When designing units and lessons, I break away from the typical area's of worksheets and essays. Instead, I've allowed students to build their own inquiry based projects, create science experiments, and more in order to see learning in real life.
making math engaging
Math ends up being my student's favourite subject every year. I don't use traditional textbooks and instead focus on collaborative games, peer teaching on vertical surfaces, and student explination of concepts. It's not enough to know how to perform a mathematical algorithm, you need to understand why it works and that's just what I focus on; I've found this method produces excellent young mathematicians who believe they can achieve in math
- Provided an excelled, self-directed curriculum
- Given students the opportunity to teach concepts in front of the rest of the class
- Daily math practice with math games using cards & dice
- Peer teaching strategies with "vertical surfaces" (mounted whiteboards where students in groups of 3 collaboratively solve pro
- Create a "math rap" to help memorize Mean, Median, Mode, and Range. I promised these students that if they created it, I would show up in "gangsta clothing" and dawn the persona of DJ MC Squared (a huge shift from my typical suit jacket and ties) and rap it in front of the class. We even had a rap battle.

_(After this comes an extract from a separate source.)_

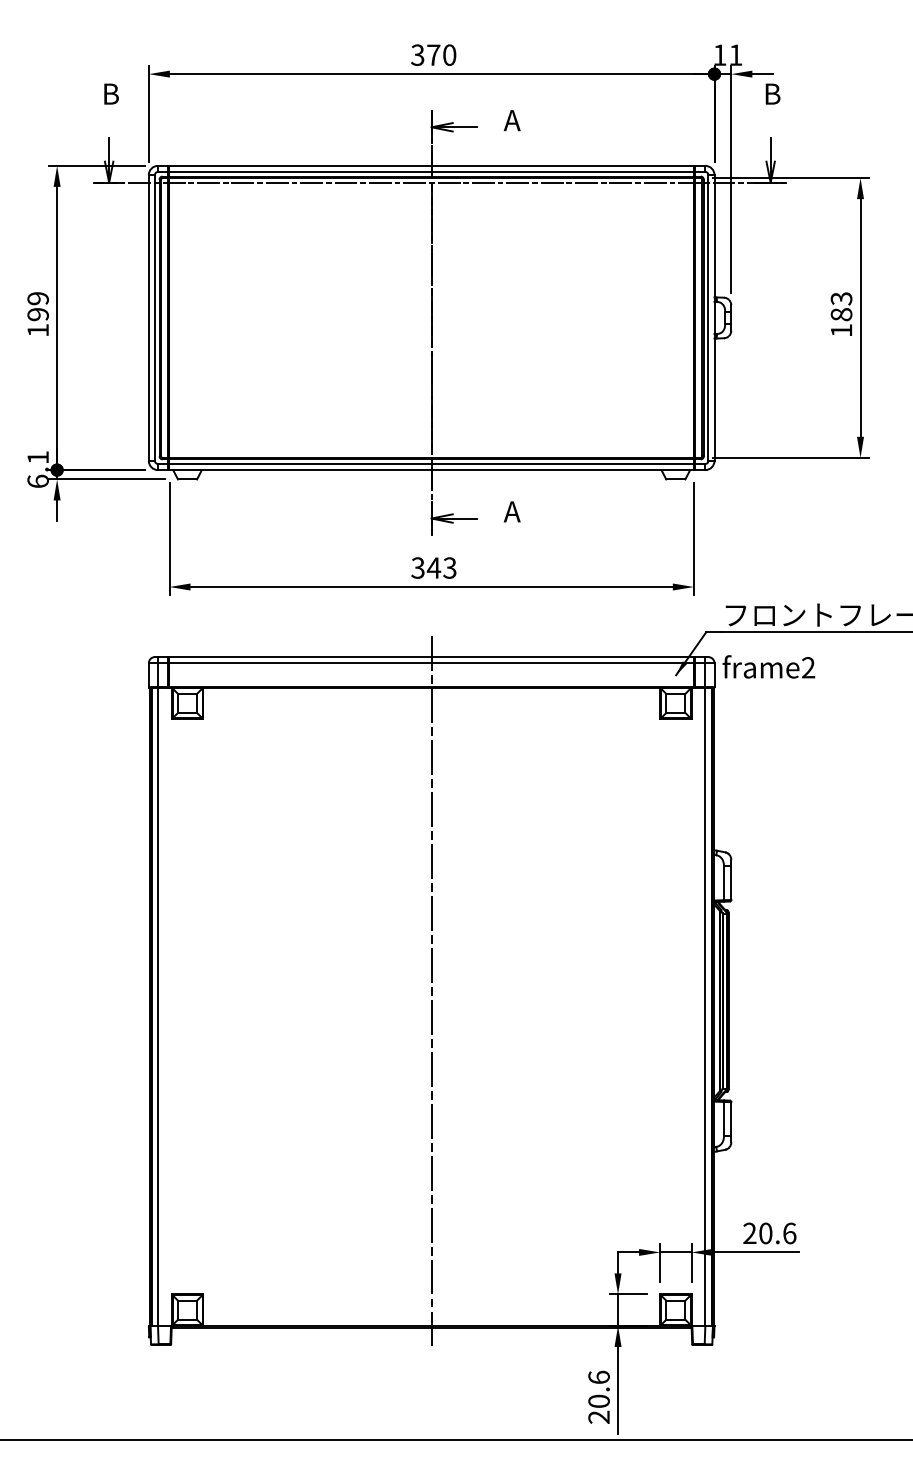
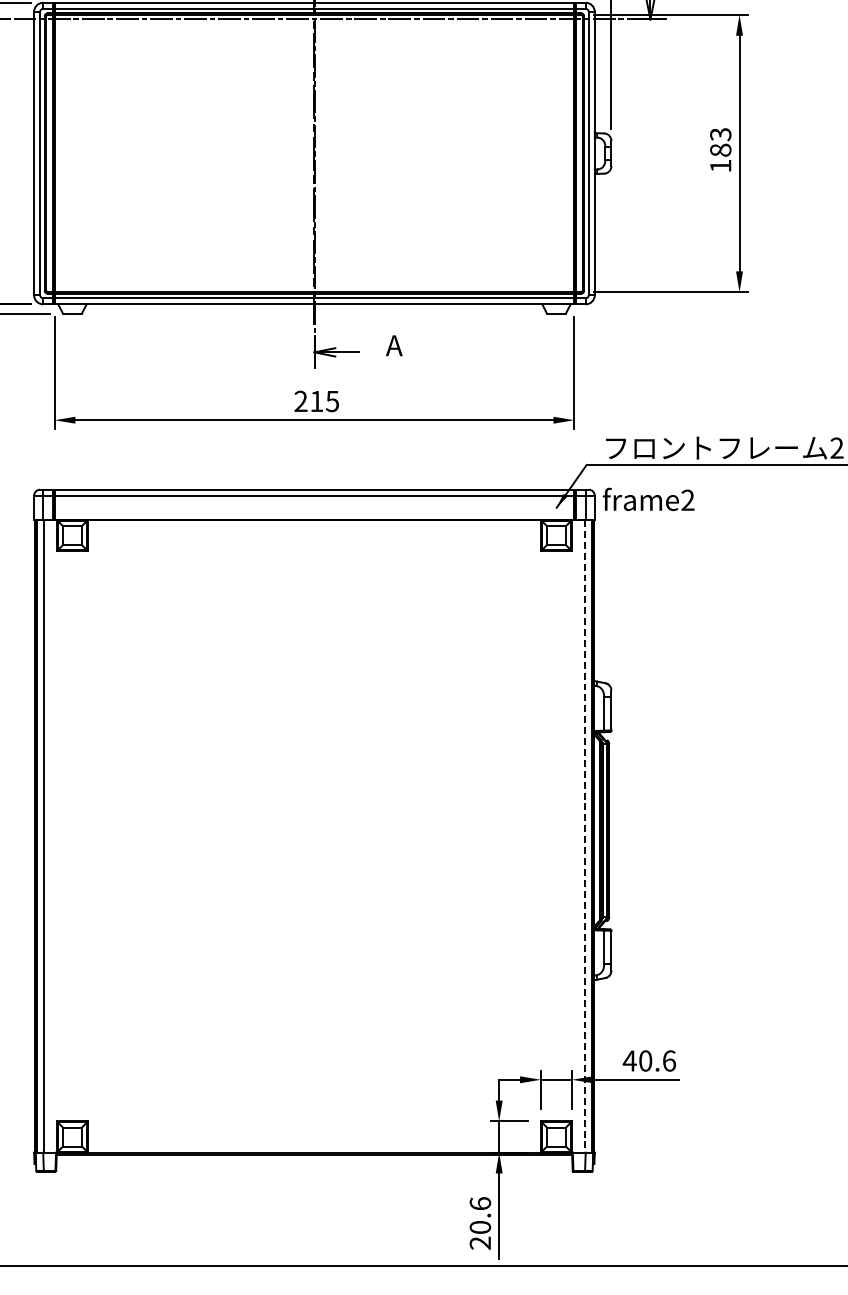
text: (433, 567) -> (316, 400), 343 -> 215
line: (431, 992) -> (314, 822), removed
line: (704, 1007) -> (584, 837), solid -> dashed
text: (749, 1232) -> (629, 1060), 20.6 -> 40.6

Before spring break, many students from myself and another student teacher's class ended up going away to Whistler for a ski trip. This left a lot of students at school to have another 'boring' day at class; this simply wouldn't do. While we did have curriculum content before lunch, post lunch myself and another teacher organized an afternoon scavenger hunt. Originally it was planned to be outside but that day we had a giant windstorm and half the school without power, so we quickly adapted our games to stay inside. The kids had a ton of fun working in groups and it went over without a hitch!
mummifying a chicken in the classroom
Within my Ancient Egypt unit, my students expressed a great interest in learning about mummies. Rather than spend our time researching mummies or watching videos, I decided that we should mummify a chicken in real life! Shaneequa, as my students named her, spent 45 days in a baking soda and salt bath drying out. Every 10 days we took "Shaneequa" (the students named her) out of her 'bath', took observations, re-hypothesized, and re-questioned as to what might happen next.
Growing up on a farm myself, I know the importance of letting kids see where their food comes from. The Mobile Dairy Classroom was a big part of this. On top of this, I taught students how to calculate their macros using my bodybuilding preparation meals as an example. We then started to keep a daily food journal using the MyPlate application on their iPad's; it was amazing seeing students so engaged in learning about what types of food they're eating.